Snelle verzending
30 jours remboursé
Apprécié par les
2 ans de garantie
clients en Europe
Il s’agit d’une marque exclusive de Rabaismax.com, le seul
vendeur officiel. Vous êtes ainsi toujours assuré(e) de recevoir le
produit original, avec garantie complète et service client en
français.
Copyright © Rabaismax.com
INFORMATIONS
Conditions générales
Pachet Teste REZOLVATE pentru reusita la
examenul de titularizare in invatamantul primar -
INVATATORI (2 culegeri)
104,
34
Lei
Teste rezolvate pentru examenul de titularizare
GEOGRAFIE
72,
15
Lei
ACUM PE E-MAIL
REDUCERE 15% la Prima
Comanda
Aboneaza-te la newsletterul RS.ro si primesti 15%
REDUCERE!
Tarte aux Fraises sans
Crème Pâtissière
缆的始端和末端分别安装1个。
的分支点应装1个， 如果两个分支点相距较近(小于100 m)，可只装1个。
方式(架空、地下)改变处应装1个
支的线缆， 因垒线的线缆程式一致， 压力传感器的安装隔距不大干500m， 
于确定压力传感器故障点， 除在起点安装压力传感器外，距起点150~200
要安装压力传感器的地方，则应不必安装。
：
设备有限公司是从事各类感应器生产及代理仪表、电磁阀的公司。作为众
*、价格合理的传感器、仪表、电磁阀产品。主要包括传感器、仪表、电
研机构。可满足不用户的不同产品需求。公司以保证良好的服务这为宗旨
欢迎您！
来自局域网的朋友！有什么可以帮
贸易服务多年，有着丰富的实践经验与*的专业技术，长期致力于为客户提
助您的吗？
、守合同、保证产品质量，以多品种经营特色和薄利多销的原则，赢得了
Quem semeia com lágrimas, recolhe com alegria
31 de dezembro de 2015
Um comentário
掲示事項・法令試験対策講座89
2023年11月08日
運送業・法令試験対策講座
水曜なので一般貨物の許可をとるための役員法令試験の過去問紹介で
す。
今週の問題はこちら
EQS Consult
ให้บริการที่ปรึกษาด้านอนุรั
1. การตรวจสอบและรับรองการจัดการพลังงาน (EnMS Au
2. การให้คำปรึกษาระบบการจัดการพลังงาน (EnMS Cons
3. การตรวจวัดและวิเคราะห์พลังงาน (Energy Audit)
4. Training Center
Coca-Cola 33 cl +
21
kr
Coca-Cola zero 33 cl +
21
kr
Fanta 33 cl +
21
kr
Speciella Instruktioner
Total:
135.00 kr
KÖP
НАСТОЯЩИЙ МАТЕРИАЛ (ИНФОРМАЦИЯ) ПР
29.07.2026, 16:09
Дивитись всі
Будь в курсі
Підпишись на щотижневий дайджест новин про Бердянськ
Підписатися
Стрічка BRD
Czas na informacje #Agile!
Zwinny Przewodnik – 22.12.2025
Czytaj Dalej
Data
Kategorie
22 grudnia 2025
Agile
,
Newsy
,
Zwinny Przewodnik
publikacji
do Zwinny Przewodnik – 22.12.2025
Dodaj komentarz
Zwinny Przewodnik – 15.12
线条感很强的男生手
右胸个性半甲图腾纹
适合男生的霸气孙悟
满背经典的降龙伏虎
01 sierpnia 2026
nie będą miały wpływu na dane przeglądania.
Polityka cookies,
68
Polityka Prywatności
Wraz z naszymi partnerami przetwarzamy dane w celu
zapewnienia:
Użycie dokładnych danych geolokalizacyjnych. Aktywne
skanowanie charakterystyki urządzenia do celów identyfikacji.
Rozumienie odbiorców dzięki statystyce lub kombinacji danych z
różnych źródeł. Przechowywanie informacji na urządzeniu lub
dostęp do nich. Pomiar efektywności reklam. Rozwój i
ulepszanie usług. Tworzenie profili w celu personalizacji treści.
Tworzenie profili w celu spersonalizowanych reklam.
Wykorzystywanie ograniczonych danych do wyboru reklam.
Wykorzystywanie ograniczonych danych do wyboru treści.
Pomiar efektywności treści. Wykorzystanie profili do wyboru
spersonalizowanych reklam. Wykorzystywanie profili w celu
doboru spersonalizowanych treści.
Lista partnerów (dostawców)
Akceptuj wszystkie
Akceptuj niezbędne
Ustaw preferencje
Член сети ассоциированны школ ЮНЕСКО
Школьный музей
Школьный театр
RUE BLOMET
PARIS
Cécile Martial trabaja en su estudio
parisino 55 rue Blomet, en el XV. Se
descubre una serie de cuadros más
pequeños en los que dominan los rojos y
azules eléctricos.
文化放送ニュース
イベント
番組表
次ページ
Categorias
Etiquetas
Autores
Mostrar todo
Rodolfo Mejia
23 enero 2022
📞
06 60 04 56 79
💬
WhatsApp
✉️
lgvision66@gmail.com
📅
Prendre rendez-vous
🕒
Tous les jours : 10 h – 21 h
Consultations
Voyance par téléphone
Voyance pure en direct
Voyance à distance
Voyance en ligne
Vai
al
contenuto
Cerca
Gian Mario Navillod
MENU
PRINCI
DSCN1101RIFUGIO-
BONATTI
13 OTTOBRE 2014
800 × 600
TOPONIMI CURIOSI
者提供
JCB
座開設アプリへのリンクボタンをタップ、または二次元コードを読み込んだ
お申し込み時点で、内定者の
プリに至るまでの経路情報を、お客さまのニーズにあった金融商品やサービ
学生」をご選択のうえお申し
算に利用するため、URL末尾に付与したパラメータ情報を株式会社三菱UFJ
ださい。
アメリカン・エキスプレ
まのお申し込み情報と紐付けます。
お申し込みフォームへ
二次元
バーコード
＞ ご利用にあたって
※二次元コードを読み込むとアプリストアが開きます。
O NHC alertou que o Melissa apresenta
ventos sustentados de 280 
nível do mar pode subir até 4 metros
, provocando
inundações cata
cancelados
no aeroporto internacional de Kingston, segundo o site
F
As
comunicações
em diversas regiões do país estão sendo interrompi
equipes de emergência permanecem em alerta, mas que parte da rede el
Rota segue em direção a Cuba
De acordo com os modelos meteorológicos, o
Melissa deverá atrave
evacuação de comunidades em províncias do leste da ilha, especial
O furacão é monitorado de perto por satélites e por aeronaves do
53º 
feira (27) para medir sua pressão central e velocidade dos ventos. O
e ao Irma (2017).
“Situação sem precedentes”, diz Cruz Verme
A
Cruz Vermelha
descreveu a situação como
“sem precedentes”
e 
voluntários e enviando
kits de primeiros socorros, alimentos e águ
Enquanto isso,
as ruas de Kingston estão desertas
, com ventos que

• • •

=== PROBLEM TO WORK ON ===
Transcribe word for word the lines from the one holding "Melissa deverá atrave" to the last line of the listing above, inclusive.

=== OUTPUT BELOW ===
Melissa deverá atrave
evacuação de comunidades em províncias do leste da ilha, especial
O furacão é monitorado de perto por satélites e por aeronaves do
53º 
feira (27) para medir sua pressão central e velocidade dos ventos. O
e ao Irma (2017).
“Situação sem precedentes”, diz Cruz Verme
A
Cruz Vermelha
descreveu a situação como
“sem precedentes”
e 
voluntários e enviando
kits de primeiros socorros, alimentos e águ
Enquanto isso,
as ruas de Kingston estão desertas
, com ventos que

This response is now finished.